The reductions are part of an internal reorganization rather than a broader cost cutting crisis. Still, they come at a time when the technology and streaming sectors continue to face pressure to operate more efficiently after years of rapid hiring and expansion.
The layoffs follow a significant leadership change announced on February 2, when Netflix promoted its Chief Technology Officer, Elizabeth Stone, to the expanded role of Chief Product and Technology Officer. In her new position, Stone now oversees the company’s product, engineering, and data teams. The move consolidates key areas under one executive and signals a tighter alignment between technology development and product strategy.
Stone’s promotion came months after the departure of former Chief Product Officer Eunice Kim, who exited the company last September after four years in the role. During her tenure, Kim led the first major redesign of the Netflix user interface in more than a decade. Management credited that update as a key factor behind recent subscriber growth, underscoring how central product innovation remains to the company’s performance.
Netflix declined to comment publicly on the latest workforce reductions when contacted. Sources indicated that artificial intelligence was not a factor in the decision. That distinction is notable given the broader climate across the technology industry, where many companies have cited AI driven restructuring as a reason for staff cuts.
The announcement arrives as Netflix continues to demonstrate strong business fundamentals. In its fourth quarter earnings report released last month, the company said it ended 2025 with more than 325 million subscribers worldwide. Although Netflix has stopped reporting subscriber numbers every quarter, that year end figure reinforces its position as the largest global streaming service.
At the same time, the company has been making bold strategic moves. In December, Netflix announced an 82.7 billion dollar agreement to acquire Warner Bros Discovery’s studios and streaming division. The proposed deal, which would reshape the entertainment landscape, is expected to take at least another year to secure regulatory approval. Meanwhile, Paramount Skydance has put forward a hostile rival bid and has revised its offer multiple times, adding further complexity to the situation.

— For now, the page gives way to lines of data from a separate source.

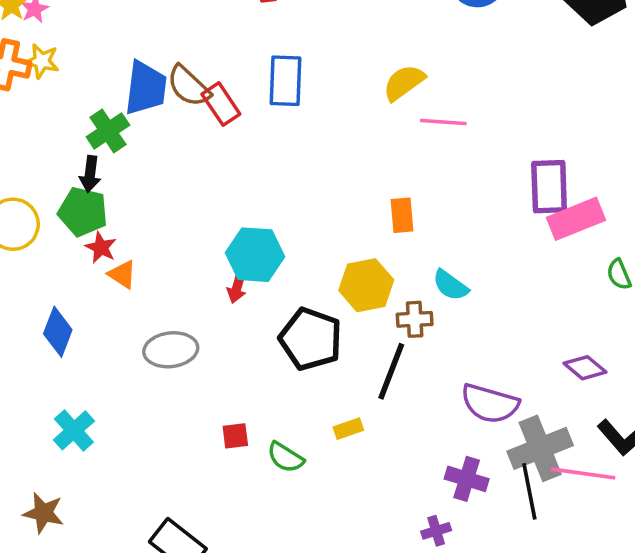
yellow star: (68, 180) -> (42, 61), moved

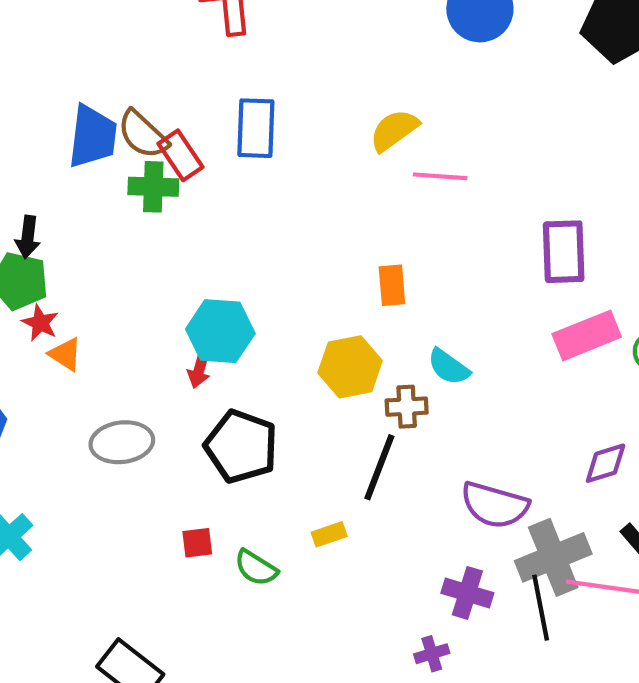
green cross: (108, 131) -> (153, 187), moved, turned 36
pink rectangle: (576, 219) -> (587, 335), moved
black pentagon: (311, 339) -> (241, 446), moved
purple diamond: (585, 368) -> (606, 463), turned -57

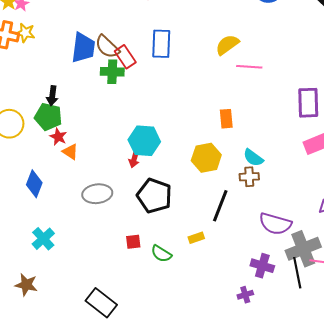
brown cross: (407, 407) -> (249, 177), moved

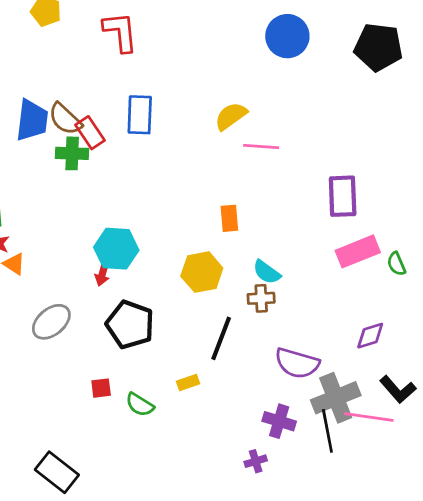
gray ellipse: (97, 194) -> (51, 322), turned -32

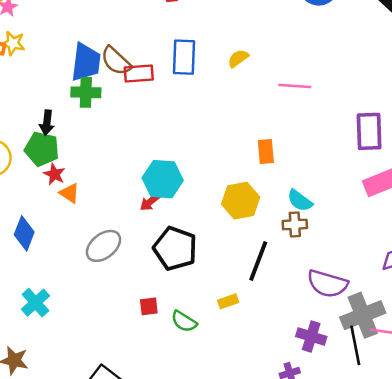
yellow semicircle: (231, 116) -> (238, 58), moved, size x0.7
red rectangle: (90, 133) -> (139, 73), turned -60
green cross: (72, 153) -> (86, 92), moved
red arrow: (102, 273) -> (150, 202), turned 35

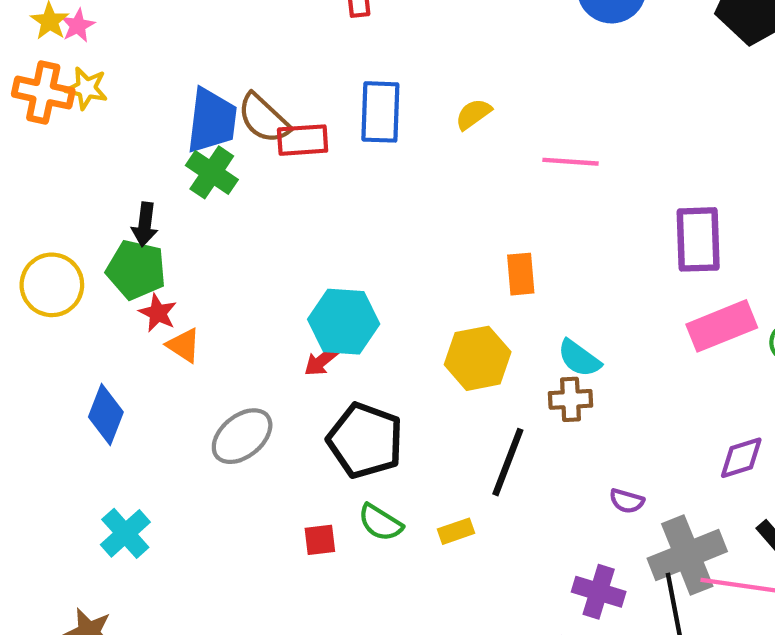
green cross: (86, 92) -> (212, 172), turned 32
purple semicircle: (328, 284) -> (627, 501), size x0.5
green semicircle: (184, 321) -> (380, 523), moved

Across the tech sector, workforce reductions have become increasingly common. Amazon recently launched a second wave of corporate layoffs, bringing its total reductions to 30000 over a four month period. Elon Musk’s xAI, which is in the process of merging with SpaceX, has also cut jobs. In many cases, companies have pointed to shifts in strategy and the growing influence of AI as reasons for restructuring.
For Netflix, however, the current cuts appear focused on organizational efficiency rather than a sweeping overhaul. With leadership consolidation at the top of its product and technology teams and continued subscriber growth, the company is positioning itself for its next phase of development while making targeted adjustments behind the scenes.